In my view, he was guilty of enormously horrific crimes - ones which were unconscionable. Still, we gave him neither a legitimate trial nor an honest chance for appeal: our rush to hang him was barbaric. Just as he was.
Like Kim Jong Il, Louis the XVI's policies bankrupted his people and led to widespread hunger in the country he ruled. It doesn't make me more fond of those who sent him to the guillotine.
The Tsars of Russia were responsible for unspeakable cruelty, both to their own people, and to those they conquered. The killing of Nicholas and Alexandra, with their children, in the basement where they were imprisoned, does not make me characterize the Bolsheviks as swell.

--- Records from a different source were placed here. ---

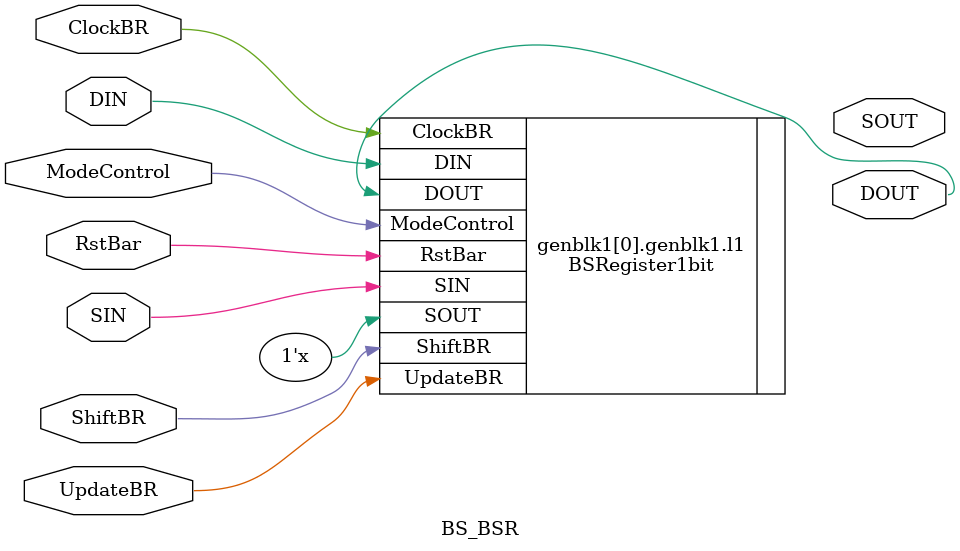
<source format=v>
`timescale 1 ns / 1ns
module BS_BSR #(parameter Length = 1) (DIN, SIN, UpdateBR, ClockBR, ShiftBR, ModeControl, RstBar, SOUT, DOUT);

	input[Length-1:0] DIN;
	input SIN, ShiftBR, UpdateBR, ClockBR, RstBar, ModeControl;
	output SOUT;
	output[Length-1:0] DOUT;
	wire[Length-1:0] SIN_im;
	genvar i;
	generate for (i=0; i<Length; i=i+1) begin
		if(i == 0) begin
			BSRegister1bit l1 (.DIN(DIN[i]), .SIN(SIN), .ShiftBR(ShiftBR),
								.UpdateBR(UpdateBR), .ClockBR(ClockBR),
								.RstBar(RstBar), .ModeControl(ModeControl),
								.SOUT(SIN_im[1]), .DOUT(DOUT[i]));
		end
		else if (i > 0 & i < Length-1) begin
			BSRegister1bit l2_n (.DIN(DIN[i]), .SIN(SIN_im[i]), .ShiftBR(ShiftBR),
								.UpdateBR(UpdateBR), .ClockBR(ClockBR),
								.RstBar(RstBar), .ModeControl(ModeControl),
								.SOUT(SIN_im[i+1]), .DOUT(DOUT[i]));
		end
		else if(i == Length-1) begin
			BSRegister1bit ln (.DIN(DIN[i]), .SIN(SIN_im[i]), .ShiftBR(ShiftBR),
								.UpdateBR(UpdateBR), .ClockBR(ClockBR),
								.RstBar(RstBar), .ModeControl(ModeControl),
								.SOUT(SOUT), .DOUT(DOUT[i]));
		end
	end
	endgenerate

endmodule
</source>
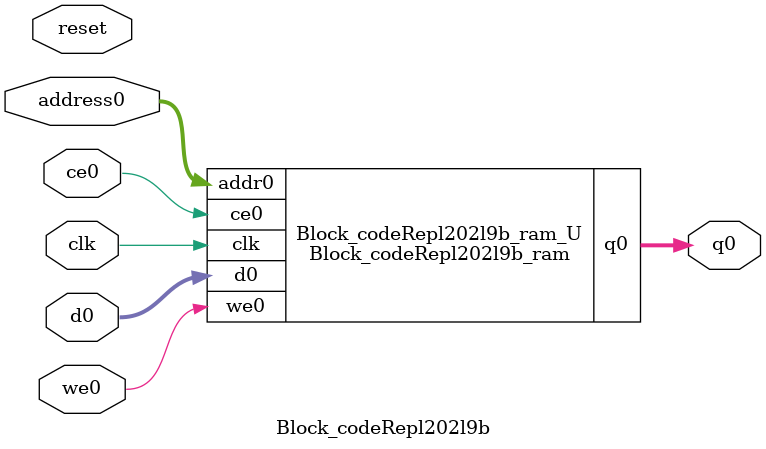
<source format=v>
`timescale 1 ns / 1 ps
module Block_codeRepl202l9b_ram (addr0, ce0, d0, we0, q0,  clk);

parameter DWIDTH = 5;
parameter AWIDTH = 14;
parameter MEM_SIZE = 12800;

input[AWIDTH-1:0] addr0;
input ce0;
input[DWIDTH-1:0] d0;
input we0;
output reg[DWIDTH-1:0] q0;
input clk;

(* ram_style = "block" *)reg [DWIDTH-1:0] ram[0:MEM_SIZE-1];




always @(posedge clk)  
begin 
    if (ce0) begin
        if (we0) 
            ram[addr0] <= d0; 
        q0 <= ram[addr0];
    end
end


endmodule

`timescale 1 ns / 1 ps
module Block_codeRepl202l9b(
    reset,
    clk,
    address0,
    ce0,
    we0,
    d0,
    q0);

parameter DataWidth = 32'd5;
parameter AddressRange = 32'd12800;
parameter AddressWidth = 32'd14;
input reset;
input clk;
input[AddressWidth - 1:0] address0;
input ce0;
input we0;
input[DataWidth - 1:0] d0;
output[DataWidth - 1:0] q0;



Block_codeRepl202l9b_ram Block_codeRepl202l9b_ram_U(
    .clk( clk ),
    .addr0( address0 ),
    .ce0( ce0 ),
    .we0( we0 ),
    .d0( d0 ),
    .q0( q0 ));

endmodule


</source>
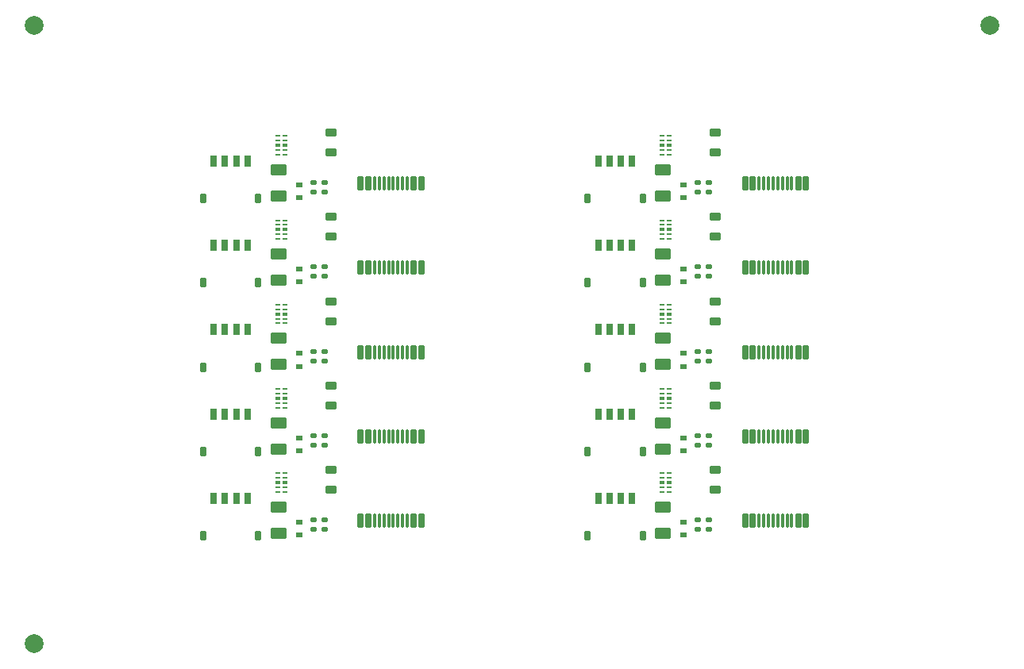
<source format=gtp>
G04 #@! TF.GenerationSoftware,KiCad,Pcbnew,7.0.9*
G04 #@! TF.CreationDate,2023-11-11T11:45:37+01:00*
G04 #@! TF.ProjectId,udb-s-panel,7564622d-732d-4706-916e-656c2e6b6963,rev?*
G04 #@! TF.SameCoordinates,Original*
G04 #@! TF.FileFunction,Paste,Top*
G04 #@! TF.FilePolarity,Positive*
%FSLAX46Y46*%
G04 Gerber Fmt 4.6, Leading zero omitted, Abs format (unit mm)*
G04 Created by KiCad (PCBNEW 7.0.9) date 2023-11-11 11:45:37*
%MOMM*%
%LPD*%
G01*
G04 APERTURE LIST*
G04 Aperture macros list*
%AMRoundRect*
0 Rectangle with rounded corners*
0 $1 Rounding radius*
0 $2 $3 $4 $5 $6 $7 $8 $9 X,Y pos of 4 corners*
0 Add a 4 corners polygon primitive as box body*
4,1,4,$2,$3,$4,$5,$6,$7,$8,$9,$2,$3,0*
0 Add four circle primitives for the rounded corners*
1,1,$1+$1,$2,$3*
1,1,$1+$1,$4,$5*
1,1,$1+$1,$6,$7*
1,1,$1+$1,$8,$9*
0 Add four rect primitives between the rounded corners*
20,1,$1+$1,$2,$3,$4,$5,0*
20,1,$1+$1,$4,$5,$6,$7,0*
20,1,$1+$1,$6,$7,$8,$9,0*
20,1,$1+$1,$8,$9,$2,$3,0*%
G04 Aperture macros list end*
%ADD10RoundRect,0.135000X0.185000X-0.135000X0.185000X0.135000X-0.185000X0.135000X-0.185000X-0.135000X0*%
%ADD11RoundRect,0.135000X-0.185000X0.135000X-0.185000X-0.135000X0.185000X-0.135000X0.185000X0.135000X0*%
%ADD12RoundRect,0.218750X-0.381250X0.218750X-0.381250X-0.218750X0.381250X-0.218750X0.381250X0.218750X0*%
%ADD13RoundRect,0.250000X0.625000X-0.375000X0.625000X0.375000X-0.625000X0.375000X-0.625000X-0.375000X0*%
%ADD14RoundRect,0.125000X-0.150000X0.000000X-0.150000X0.000000X0.150000X0.000000X0.150000X0.000000X0*%
%ADD15R,0.550000X0.250000*%
%ADD16R,0.550000X0.300000*%
%ADD17C,2.000000*%
%ADD18RoundRect,0.060000X0.240000X0.665000X-0.240000X0.665000X-0.240000X-0.665000X0.240000X-0.665000X0*%
%ADD19RoundRect,0.060000X0.090000X0.665000X-0.090000X0.665000X-0.090000X-0.665000X0.090000X-0.665000X0*%
%ADD20R,0.700000X0.600000*%
%ADD21RoundRect,0.100000X-0.250000X-0.400000X0.250000X-0.400000X0.250000X0.400000X-0.250000X0.400000X0*%
%ADD22RoundRect,0.125000X-0.250000X-0.475000X0.250000X-0.475000X0.250000X0.475000X-0.250000X0.475000X0*%
G04 APERTURE END LIST*
D10*
G04 #@! TO.C,R1*
X33517352Y32667505D03*
X33517352Y33687505D03*
G04 #@! TD*
D11*
G04 #@! TO.C,R2*
X73317353Y24687503D03*
X73317353Y23667503D03*
G04 #@! TD*
D12*
G04 #@! TO.C,FB1*
X34217352Y48040007D03*
X34217352Y45915007D03*
G04 #@! TD*
D13*
G04 #@! TO.C,F1*
X28617352Y32277505D03*
X28617352Y35077505D03*
G04 #@! TD*
D12*
G04 #@! TO.C,FB1*
X75217353Y57040009D03*
X75217353Y54915009D03*
G04 #@! TD*
D14*
G04 #@! TO.C,U1*
X69532353Y38677505D03*
D15*
X69532353Y38177505D03*
D16*
X69532353Y37677505D03*
D15*
X69532353Y37177505D03*
X69532353Y36677505D03*
X70302353Y36677505D03*
X70302353Y37177505D03*
D16*
X70302353Y37677505D03*
D15*
X70302353Y38177505D03*
X70302353Y38677505D03*
G04 #@! TD*
D14*
G04 #@! TO.C,U1*
X28532352Y56677509D03*
D15*
X28532352Y56177509D03*
D16*
X28532352Y55677509D03*
D15*
X28532352Y55177509D03*
X28532352Y54677509D03*
X29302352Y54677509D03*
X29302352Y55177509D03*
D16*
X29302352Y55677509D03*
D15*
X29302352Y56177509D03*
X29302352Y56677509D03*
G04 #@! TD*
D17*
G04 #@! TO.C,KiKit_TO_1*
X2500000Y68500010D03*
G04 #@! TD*
D18*
G04 #@! TO.C,J1*
X84823603Y15605001D03*
X84048603Y15605001D03*
D19*
X82848603Y15605001D03*
X81848603Y15605001D03*
X81348603Y15605001D03*
X80348603Y15605001D03*
D18*
X78373603Y15605001D03*
X79148603Y15605001D03*
D19*
X79848603Y15605001D03*
X80848603Y15605001D03*
X82348603Y15605001D03*
X83348603Y15605001D03*
G04 #@! TD*
D18*
G04 #@! TO.C,J1*
X43823602Y42605007D03*
X43048602Y42605007D03*
D19*
X41848602Y42605007D03*
X40848602Y42605007D03*
X40348602Y42605007D03*
X39348602Y42605007D03*
D18*
X37373602Y42605007D03*
X38148602Y42605007D03*
D19*
X38848602Y42605007D03*
X39848602Y42605007D03*
X41348602Y42605007D03*
X42348602Y42605007D03*
G04 #@! TD*
D14*
G04 #@! TO.C,U1*
X69532353Y47677507D03*
D15*
X69532353Y47177507D03*
D16*
X69532353Y46677507D03*
D15*
X69532353Y46177507D03*
X69532353Y45677507D03*
X70302353Y45677507D03*
X70302353Y46177507D03*
D16*
X70302353Y46677507D03*
D15*
X70302353Y47177507D03*
X70302353Y47677507D03*
G04 #@! TD*
D20*
G04 #@! TO.C,D1*
X71817353Y14077501D03*
X71817353Y15477501D03*
G04 #@! TD*
D13*
G04 #@! TO.C,F1*
X69617353Y32277505D03*
X69617353Y35077505D03*
G04 #@! TD*
D18*
G04 #@! TO.C,J1*
X84823603Y42605007D03*
X84048603Y42605007D03*
D19*
X82848603Y42605007D03*
X81848603Y42605007D03*
X81348603Y42605007D03*
X80348603Y42605007D03*
D18*
X78373603Y42605007D03*
X79148603Y42605007D03*
D19*
X79848603Y42605007D03*
X80848603Y42605007D03*
X82348603Y42605007D03*
X83348603Y42605007D03*
G04 #@! TD*
D21*
G04 #@! TO.C,J2*
X20548602Y32000005D03*
D22*
X21698602Y36000005D03*
X22898602Y36000005D03*
X24098602Y36000005D03*
X25298602Y36000005D03*
D21*
X26448602Y32000005D03*
G04 #@! TD*
G04 #@! TO.C,J2*
X61548603Y41000007D03*
D22*
X62698603Y45000007D03*
X63898603Y45000007D03*
X65098603Y45000007D03*
X66298603Y45000007D03*
D21*
X67448603Y41000007D03*
G04 #@! TD*
G04 #@! TO.C,J2*
X20548602Y50000009D03*
D22*
X21698602Y54000009D03*
X22898602Y54000009D03*
X24098602Y54000009D03*
X25298602Y54000009D03*
D21*
X26448602Y50000009D03*
G04 #@! TD*
D12*
G04 #@! TO.C,FB1*
X75217353Y21040001D03*
X75217353Y18915001D03*
G04 #@! TD*
D21*
G04 #@! TO.C,J2*
X20548602Y14000001D03*
D22*
X21698602Y18000001D03*
X22898602Y18000001D03*
X24098602Y18000001D03*
X25298602Y18000001D03*
D21*
X26448602Y14000001D03*
G04 #@! TD*
D10*
G04 #@! TO.C,R1*
X33517352Y14667501D03*
X33517352Y15687501D03*
G04 #@! TD*
D11*
G04 #@! TO.C,R2*
X32317352Y51687509D03*
X32317352Y50667509D03*
G04 #@! TD*
D20*
G04 #@! TO.C,D1*
X71817353Y32077505D03*
X71817353Y33477505D03*
G04 #@! TD*
D18*
G04 #@! TO.C,J1*
X43823602Y33605005D03*
X43048602Y33605005D03*
D19*
X41848602Y33605005D03*
X40848602Y33605005D03*
X40348602Y33605005D03*
X39348602Y33605005D03*
D18*
X37373602Y33605005D03*
X38148602Y33605005D03*
D19*
X38848602Y33605005D03*
X39848602Y33605005D03*
X41348602Y33605005D03*
X42348602Y33605005D03*
G04 #@! TD*
D10*
G04 #@! TO.C,R1*
X33517352Y23667503D03*
X33517352Y24687503D03*
G04 #@! TD*
G04 #@! TO.C,R1*
X74517353Y32667505D03*
X74517353Y33687505D03*
G04 #@! TD*
G04 #@! TO.C,R1*
X33517352Y50667509D03*
X33517352Y51687509D03*
G04 #@! TD*
D21*
G04 #@! TO.C,J2*
X61548603Y50000009D03*
D22*
X62698603Y54000009D03*
X63898603Y54000009D03*
X65098603Y54000009D03*
X66298603Y54000009D03*
D21*
X67448603Y50000009D03*
G04 #@! TD*
D10*
G04 #@! TO.C,R1*
X74517353Y41667507D03*
X74517353Y42687507D03*
G04 #@! TD*
D12*
G04 #@! TO.C,FB1*
X34217352Y39040005D03*
X34217352Y36915005D03*
G04 #@! TD*
D14*
G04 #@! TO.C,U1*
X28532352Y47677507D03*
D15*
X28532352Y47177507D03*
D16*
X28532352Y46677507D03*
D15*
X28532352Y46177507D03*
X28532352Y45677507D03*
X29302352Y45677507D03*
X29302352Y46177507D03*
D16*
X29302352Y46677507D03*
D15*
X29302352Y47177507D03*
X29302352Y47677507D03*
G04 #@! TD*
D13*
G04 #@! TO.C,F1*
X69617353Y14277501D03*
X69617353Y17077501D03*
G04 #@! TD*
D18*
G04 #@! TO.C,J1*
X84823603Y33605005D03*
X84048603Y33605005D03*
D19*
X82848603Y33605005D03*
X81848603Y33605005D03*
X81348603Y33605005D03*
X80348603Y33605005D03*
D18*
X78373603Y33605005D03*
X79148603Y33605005D03*
D19*
X79848603Y33605005D03*
X80848603Y33605005D03*
X82348603Y33605005D03*
X83348603Y33605005D03*
G04 #@! TD*
D10*
G04 #@! TO.C,R1*
X33517352Y41667507D03*
X33517352Y42687507D03*
G04 #@! TD*
D20*
G04 #@! TO.C,D1*
X30817352Y50077509D03*
X30817352Y51477509D03*
G04 #@! TD*
D11*
G04 #@! TO.C,R2*
X32317352Y33687505D03*
X32317352Y32667505D03*
G04 #@! TD*
G04 #@! TO.C,R2*
X73317353Y15687501D03*
X73317353Y14667501D03*
G04 #@! TD*
D20*
G04 #@! TO.C,D1*
X30817352Y32077505D03*
X30817352Y33477505D03*
G04 #@! TD*
D11*
G04 #@! TO.C,R2*
X32317352Y24687503D03*
X32317352Y23667503D03*
G04 #@! TD*
G04 #@! TO.C,R2*
X32317352Y15687501D03*
X32317352Y14667501D03*
G04 #@! TD*
G04 #@! TO.C,R2*
X73317353Y51687509D03*
X73317353Y50667509D03*
G04 #@! TD*
D12*
G04 #@! TO.C,FB1*
X34217352Y21040001D03*
X34217352Y18915001D03*
G04 #@! TD*
D14*
G04 #@! TO.C,U1*
X69532353Y29677503D03*
D15*
X69532353Y29177503D03*
D16*
X69532353Y28677503D03*
D15*
X69532353Y28177503D03*
X69532353Y27677503D03*
X70302353Y27677503D03*
X70302353Y28177503D03*
D16*
X70302353Y28677503D03*
D15*
X70302353Y29177503D03*
X70302353Y29677503D03*
G04 #@! TD*
D11*
G04 #@! TO.C,R2*
X73317353Y42687507D03*
X73317353Y41667507D03*
G04 #@! TD*
D20*
G04 #@! TO.C,D1*
X30817352Y41077507D03*
X30817352Y42477507D03*
G04 #@! TD*
D10*
G04 #@! TO.C,R1*
X74517353Y23667503D03*
X74517353Y24687503D03*
G04 #@! TD*
D13*
G04 #@! TO.C,F1*
X28617352Y14277501D03*
X28617352Y17077501D03*
G04 #@! TD*
D21*
G04 #@! TO.C,J2*
X20548602Y41000007D03*
D22*
X21698602Y45000007D03*
X22898602Y45000007D03*
X24098602Y45000007D03*
X25298602Y45000007D03*
D21*
X26448602Y41000007D03*
G04 #@! TD*
D18*
G04 #@! TO.C,J1*
X84823603Y51605009D03*
X84048603Y51605009D03*
D19*
X82848603Y51605009D03*
X81848603Y51605009D03*
X81348603Y51605009D03*
X80348603Y51605009D03*
D18*
X78373603Y51605009D03*
X79148603Y51605009D03*
D19*
X79848603Y51605009D03*
X80848603Y51605009D03*
X82348603Y51605009D03*
X83348603Y51605009D03*
G04 #@! TD*
D14*
G04 #@! TO.C,U1*
X28532352Y29677503D03*
D15*
X28532352Y29177503D03*
D16*
X28532352Y28677503D03*
D15*
X28532352Y28177503D03*
X28532352Y27677503D03*
X29302352Y27677503D03*
X29302352Y28177503D03*
D16*
X29302352Y28677503D03*
D15*
X29302352Y29177503D03*
X29302352Y29677503D03*
G04 #@! TD*
D21*
G04 #@! TO.C,J2*
X61548603Y32000005D03*
D22*
X62698603Y36000005D03*
X63898603Y36000005D03*
X65098603Y36000005D03*
X66298603Y36000005D03*
D21*
X67448603Y32000005D03*
G04 #@! TD*
D13*
G04 #@! TO.C,F1*
X28617352Y50277509D03*
X28617352Y53077509D03*
G04 #@! TD*
D21*
G04 #@! TO.C,J2*
X61548603Y23000003D03*
D22*
X62698603Y27000003D03*
X63898603Y27000003D03*
X65098603Y27000003D03*
X66298603Y27000003D03*
D21*
X67448603Y23000003D03*
G04 #@! TD*
D13*
G04 #@! TO.C,F1*
X69617353Y41277507D03*
X69617353Y44077507D03*
G04 #@! TD*
D18*
G04 #@! TO.C,J1*
X43823602Y24605003D03*
X43048602Y24605003D03*
D19*
X41848602Y24605003D03*
X40848602Y24605003D03*
X40348602Y24605003D03*
X39348602Y24605003D03*
D18*
X37373602Y24605003D03*
X38148602Y24605003D03*
D19*
X38848602Y24605003D03*
X39848602Y24605003D03*
X41348602Y24605003D03*
X42348602Y24605003D03*
G04 #@! TD*
D18*
G04 #@! TO.C,J1*
X43823602Y51605009D03*
X43048602Y51605009D03*
D19*
X41848602Y51605009D03*
X40848602Y51605009D03*
X40348602Y51605009D03*
X39348602Y51605009D03*
D18*
X37373602Y51605009D03*
X38148602Y51605009D03*
D19*
X38848602Y51605009D03*
X39848602Y51605009D03*
X41348602Y51605009D03*
X42348602Y51605009D03*
G04 #@! TD*
D12*
G04 #@! TO.C,FB1*
X75217353Y39040005D03*
X75217353Y36915005D03*
G04 #@! TD*
D20*
G04 #@! TO.C,D1*
X71817353Y41077507D03*
X71817353Y42477507D03*
G04 #@! TD*
D12*
G04 #@! TO.C,FB1*
X75217353Y30040003D03*
X75217353Y27915003D03*
G04 #@! TD*
D10*
G04 #@! TO.C,R1*
X74517353Y14667501D03*
X74517353Y15687501D03*
G04 #@! TD*
D17*
G04 #@! TO.C,KiKit_TO_2*
X104497204Y68500010D03*
G04 #@! TD*
D21*
G04 #@! TO.C,J2*
X20548602Y23000003D03*
D22*
X21698602Y27000003D03*
X22898602Y27000003D03*
X24098602Y27000003D03*
X25298602Y27000003D03*
D21*
X26448602Y23000003D03*
G04 #@! TD*
D11*
G04 #@! TO.C,R2*
X32317352Y42687507D03*
X32317352Y41667507D03*
G04 #@! TD*
D14*
G04 #@! TO.C,U1*
X28532352Y20677501D03*
D15*
X28532352Y20177501D03*
D16*
X28532352Y19677501D03*
D15*
X28532352Y19177501D03*
X28532352Y18677501D03*
X29302352Y18677501D03*
X29302352Y19177501D03*
D16*
X29302352Y19677501D03*
D15*
X29302352Y20177501D03*
X29302352Y20677501D03*
G04 #@! TD*
D13*
G04 #@! TO.C,F1*
X69617353Y50277509D03*
X69617353Y53077509D03*
G04 #@! TD*
D10*
G04 #@! TO.C,R1*
X74517353Y50667509D03*
X74517353Y51687509D03*
G04 #@! TD*
D20*
G04 #@! TO.C,D1*
X30817352Y14077501D03*
X30817352Y15477501D03*
G04 #@! TD*
D14*
G04 #@! TO.C,U1*
X69532353Y56677509D03*
D15*
X69532353Y56177509D03*
D16*
X69532353Y55677509D03*
D15*
X69532353Y55177509D03*
X69532353Y54677509D03*
X70302353Y54677509D03*
X70302353Y55177509D03*
D16*
X70302353Y55677509D03*
D15*
X70302353Y56177509D03*
X70302353Y56677509D03*
G04 #@! TD*
D18*
G04 #@! TO.C,J1*
X43823602Y15605001D03*
X43048602Y15605001D03*
D19*
X41848602Y15605001D03*
X40848602Y15605001D03*
X40348602Y15605001D03*
X39348602Y15605001D03*
D18*
X37373602Y15605001D03*
X38148602Y15605001D03*
D19*
X38848602Y15605001D03*
X39848602Y15605001D03*
X41348602Y15605001D03*
X42348602Y15605001D03*
G04 #@! TD*
D11*
G04 #@! TO.C,R2*
X73317353Y33687505D03*
X73317353Y32667505D03*
G04 #@! TD*
D13*
G04 #@! TO.C,F1*
X28617352Y41277507D03*
X28617352Y44077507D03*
G04 #@! TD*
D21*
G04 #@! TO.C,J2*
X61548603Y14000001D03*
D22*
X62698603Y18000001D03*
X63898603Y18000001D03*
X65098603Y18000001D03*
X66298603Y18000001D03*
D21*
X67448603Y14000001D03*
G04 #@! TD*
D20*
G04 #@! TO.C,D1*
X30817352Y23077503D03*
X30817352Y24477503D03*
G04 #@! TD*
D17*
G04 #@! TO.C,KiKit_TO_3*
X2500000Y2500000D03*
G04 #@! TD*
D14*
G04 #@! TO.C,U1*
X28532352Y38677505D03*
D15*
X28532352Y38177505D03*
D16*
X28532352Y37677505D03*
D15*
X28532352Y37177505D03*
X28532352Y36677505D03*
X29302352Y36677505D03*
X29302352Y37177505D03*
D16*
X29302352Y37677505D03*
D15*
X29302352Y38177505D03*
X29302352Y38677505D03*
G04 #@! TD*
D13*
G04 #@! TO.C,F1*
X28617352Y23277503D03*
X28617352Y26077503D03*
G04 #@! TD*
D14*
G04 #@! TO.C,U1*
X69532353Y20677501D03*
D15*
X69532353Y20177501D03*
D16*
X69532353Y19677501D03*
D15*
X69532353Y19177501D03*
X69532353Y18677501D03*
X70302353Y18677501D03*
X70302353Y19177501D03*
D16*
X70302353Y19677501D03*
D15*
X70302353Y20177501D03*
X70302353Y20677501D03*
G04 #@! TD*
D20*
G04 #@! TO.C,D1*
X71817353Y23077503D03*
X71817353Y24477503D03*
G04 #@! TD*
D12*
G04 #@! TO.C,FB1*
X34217352Y57040009D03*
X34217352Y54915009D03*
G04 #@! TD*
D18*
G04 #@! TO.C,J1*
X84823603Y24605003D03*
X84048603Y24605003D03*
D19*
X82848603Y24605003D03*
X81848603Y24605003D03*
X81348603Y24605003D03*
X80348603Y24605003D03*
D18*
X78373603Y24605003D03*
X79148603Y24605003D03*
D19*
X79848603Y24605003D03*
X80848603Y24605003D03*
X82348603Y24605003D03*
X83348603Y24605003D03*
G04 #@! TD*
D12*
G04 #@! TO.C,FB1*
X75217353Y48040007D03*
X75217353Y45915007D03*
G04 #@! TD*
D20*
G04 #@! TO.C,D1*
X71817353Y50077509D03*
X71817353Y51477509D03*
G04 #@! TD*
D12*
G04 #@! TO.C,FB1*
X34217352Y30040003D03*
X34217352Y27915003D03*
G04 #@! TD*
D13*
G04 #@! TO.C,F1*
X69617353Y23277503D03*
X69617353Y26077503D03*
G04 #@! TD*
M02*

</source>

We had control over the hanging that happened tonight in Iraq. Are you more proud of the U.S.A? Are you safer and will you sleep better tonight? Have we increased respect for the U.S internationally today? Bush will proudly announce the hanging shortly. I will be ashamed.
I don't regret that Saddam does not exist tomorrow; I do mind that America is smaller tomorrow.
UPDATE
Josh Marshall said it way better. Please go here to read the whole thing.
This whole endeavor, from the very start, has been about taking tawdry, cheap acts and dressing them up in a papier-mache grandeur -- phony victory celebrations, ersatz democratization, reconstruction headed up by toadies, con artists and grifters. And this is no different. Hanging Saddam is easy. It's a job, for once, that these folks can actually see through to completion. So this execution, ironically and pathetically, becomes a stand-in for the failures, incompetence and general betrayal of country on every other front that President Bush has brought us.